++++ Source material ++++
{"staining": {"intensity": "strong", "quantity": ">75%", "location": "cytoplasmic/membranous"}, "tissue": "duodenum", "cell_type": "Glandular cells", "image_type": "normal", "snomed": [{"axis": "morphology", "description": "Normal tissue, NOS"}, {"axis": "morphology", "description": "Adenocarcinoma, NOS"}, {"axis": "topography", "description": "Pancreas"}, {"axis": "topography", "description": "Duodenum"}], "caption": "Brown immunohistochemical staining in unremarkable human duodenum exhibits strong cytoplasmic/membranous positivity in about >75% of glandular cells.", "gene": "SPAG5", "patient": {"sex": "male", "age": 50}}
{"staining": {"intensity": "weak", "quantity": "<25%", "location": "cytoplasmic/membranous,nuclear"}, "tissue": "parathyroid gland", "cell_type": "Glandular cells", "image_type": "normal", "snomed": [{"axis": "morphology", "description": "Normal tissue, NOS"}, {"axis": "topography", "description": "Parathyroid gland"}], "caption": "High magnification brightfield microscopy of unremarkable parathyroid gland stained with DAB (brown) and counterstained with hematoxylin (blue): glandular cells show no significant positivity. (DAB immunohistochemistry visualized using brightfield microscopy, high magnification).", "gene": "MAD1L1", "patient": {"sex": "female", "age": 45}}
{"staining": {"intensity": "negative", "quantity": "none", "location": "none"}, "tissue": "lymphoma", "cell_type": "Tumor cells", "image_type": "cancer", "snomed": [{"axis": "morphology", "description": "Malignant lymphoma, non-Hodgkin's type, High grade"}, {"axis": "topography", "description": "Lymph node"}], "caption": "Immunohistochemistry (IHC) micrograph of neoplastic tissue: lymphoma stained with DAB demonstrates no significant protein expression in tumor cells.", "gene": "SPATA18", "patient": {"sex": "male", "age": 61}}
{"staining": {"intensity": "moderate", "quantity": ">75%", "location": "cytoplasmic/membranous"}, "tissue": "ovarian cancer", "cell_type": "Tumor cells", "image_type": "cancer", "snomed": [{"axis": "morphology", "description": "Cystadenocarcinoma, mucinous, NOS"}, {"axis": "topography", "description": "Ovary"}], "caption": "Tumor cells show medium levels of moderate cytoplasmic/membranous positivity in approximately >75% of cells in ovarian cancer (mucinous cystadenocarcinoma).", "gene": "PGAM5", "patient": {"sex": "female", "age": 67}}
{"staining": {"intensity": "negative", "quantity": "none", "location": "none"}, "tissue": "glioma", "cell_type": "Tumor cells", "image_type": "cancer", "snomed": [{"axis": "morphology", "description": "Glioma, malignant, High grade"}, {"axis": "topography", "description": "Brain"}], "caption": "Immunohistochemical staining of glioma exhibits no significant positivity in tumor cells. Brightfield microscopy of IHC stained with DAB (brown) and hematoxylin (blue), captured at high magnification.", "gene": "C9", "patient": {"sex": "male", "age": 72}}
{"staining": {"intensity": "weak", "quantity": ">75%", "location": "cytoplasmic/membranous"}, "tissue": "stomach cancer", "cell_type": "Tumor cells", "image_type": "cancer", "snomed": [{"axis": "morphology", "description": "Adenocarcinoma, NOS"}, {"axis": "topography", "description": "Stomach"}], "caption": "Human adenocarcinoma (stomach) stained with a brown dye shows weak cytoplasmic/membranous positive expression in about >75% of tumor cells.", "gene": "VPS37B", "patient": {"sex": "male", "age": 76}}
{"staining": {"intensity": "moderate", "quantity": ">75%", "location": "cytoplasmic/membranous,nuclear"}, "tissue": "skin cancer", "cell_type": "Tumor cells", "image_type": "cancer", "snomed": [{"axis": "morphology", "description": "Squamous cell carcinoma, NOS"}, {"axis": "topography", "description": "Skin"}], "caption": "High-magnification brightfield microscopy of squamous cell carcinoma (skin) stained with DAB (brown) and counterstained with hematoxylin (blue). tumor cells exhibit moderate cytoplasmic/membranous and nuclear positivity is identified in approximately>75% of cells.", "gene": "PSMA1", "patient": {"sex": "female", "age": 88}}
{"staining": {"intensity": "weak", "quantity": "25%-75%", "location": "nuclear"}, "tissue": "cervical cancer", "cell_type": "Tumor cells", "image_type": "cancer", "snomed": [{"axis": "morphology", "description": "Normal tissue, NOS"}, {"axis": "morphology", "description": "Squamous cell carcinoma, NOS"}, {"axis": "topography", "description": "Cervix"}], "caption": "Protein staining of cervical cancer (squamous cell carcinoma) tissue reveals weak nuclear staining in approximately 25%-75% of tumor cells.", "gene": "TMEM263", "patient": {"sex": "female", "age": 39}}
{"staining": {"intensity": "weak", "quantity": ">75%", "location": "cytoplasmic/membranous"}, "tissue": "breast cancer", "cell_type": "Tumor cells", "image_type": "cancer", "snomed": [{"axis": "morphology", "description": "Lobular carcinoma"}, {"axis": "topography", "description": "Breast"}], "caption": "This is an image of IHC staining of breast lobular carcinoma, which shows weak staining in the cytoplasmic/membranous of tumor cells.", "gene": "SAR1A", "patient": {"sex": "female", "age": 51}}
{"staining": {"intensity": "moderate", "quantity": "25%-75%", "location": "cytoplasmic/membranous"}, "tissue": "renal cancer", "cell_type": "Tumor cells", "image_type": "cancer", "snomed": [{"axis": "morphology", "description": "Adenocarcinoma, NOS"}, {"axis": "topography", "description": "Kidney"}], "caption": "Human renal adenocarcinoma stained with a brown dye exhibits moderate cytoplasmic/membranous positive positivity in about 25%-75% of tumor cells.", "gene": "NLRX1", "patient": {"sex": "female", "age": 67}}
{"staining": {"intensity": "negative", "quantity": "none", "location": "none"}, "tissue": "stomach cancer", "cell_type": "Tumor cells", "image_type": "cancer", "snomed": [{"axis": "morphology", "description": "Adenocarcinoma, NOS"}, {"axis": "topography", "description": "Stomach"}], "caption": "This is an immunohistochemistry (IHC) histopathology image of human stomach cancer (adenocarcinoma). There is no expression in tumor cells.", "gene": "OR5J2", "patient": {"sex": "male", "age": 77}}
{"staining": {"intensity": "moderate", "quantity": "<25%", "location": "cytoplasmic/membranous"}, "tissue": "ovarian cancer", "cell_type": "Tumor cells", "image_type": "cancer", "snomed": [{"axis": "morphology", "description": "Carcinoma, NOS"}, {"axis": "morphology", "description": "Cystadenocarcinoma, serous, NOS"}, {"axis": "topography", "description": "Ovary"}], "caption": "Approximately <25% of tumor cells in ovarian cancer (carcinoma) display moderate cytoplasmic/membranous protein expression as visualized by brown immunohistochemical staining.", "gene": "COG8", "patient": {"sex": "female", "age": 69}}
++++
To do – Would you set down, word for word, the lines from the opening of the entries above through the line with "microscopy of unremarkable", both included, and no others?

Solution to this exercise –
{"staining": {"intensity": "strong", "quantity": ">75%", "location": "cytoplasmic/membranous"}, "tissue": "duodenum", "cell_type": "Glandular cells", "image_type": "normal", "snomed": [{"axis": "morphology", "description": "Normal tissue, NOS"}, {"axis": "morphology", "description": "Adenocarcinoma, NOS"}, {"axis": "topography", "description": "Pancreas"}, {"axis": "topography", "description": "Duodenum"}], "caption": "Brown immunohistochemical staining in unremarkable human duodenum exhibits strong cytoplasmic/membranous positivity in about >75% of glandular cells.", "gene": "SPAG5", "patient": {"sex": "male", "age": 50}}
{"staining": {"intensity": "weak", "quantity": "<25%", "location": "cytoplasmic/membranous,nuclear"}, "tissue": "parathyroid gland", "cell_type": "Glandular cells", "image_type": "normal", "snomed": [{"axis": "morphology", "description": "Normal tissue, NOS"}, {"axis": "topography", "description": "Parathyroid gland"}], "caption": "High magnification brightfield microscopy of unremarkable parathyroid gland stained with DAB (brown) and counterstained with hematoxylin (blue): glandular cells show no significant positivity. (DAB immunohistochemistry visualized using brightfield microscopy, high magnification).", "gene": "MAD1L1", "patient": {"sex": "female", "age": 45}}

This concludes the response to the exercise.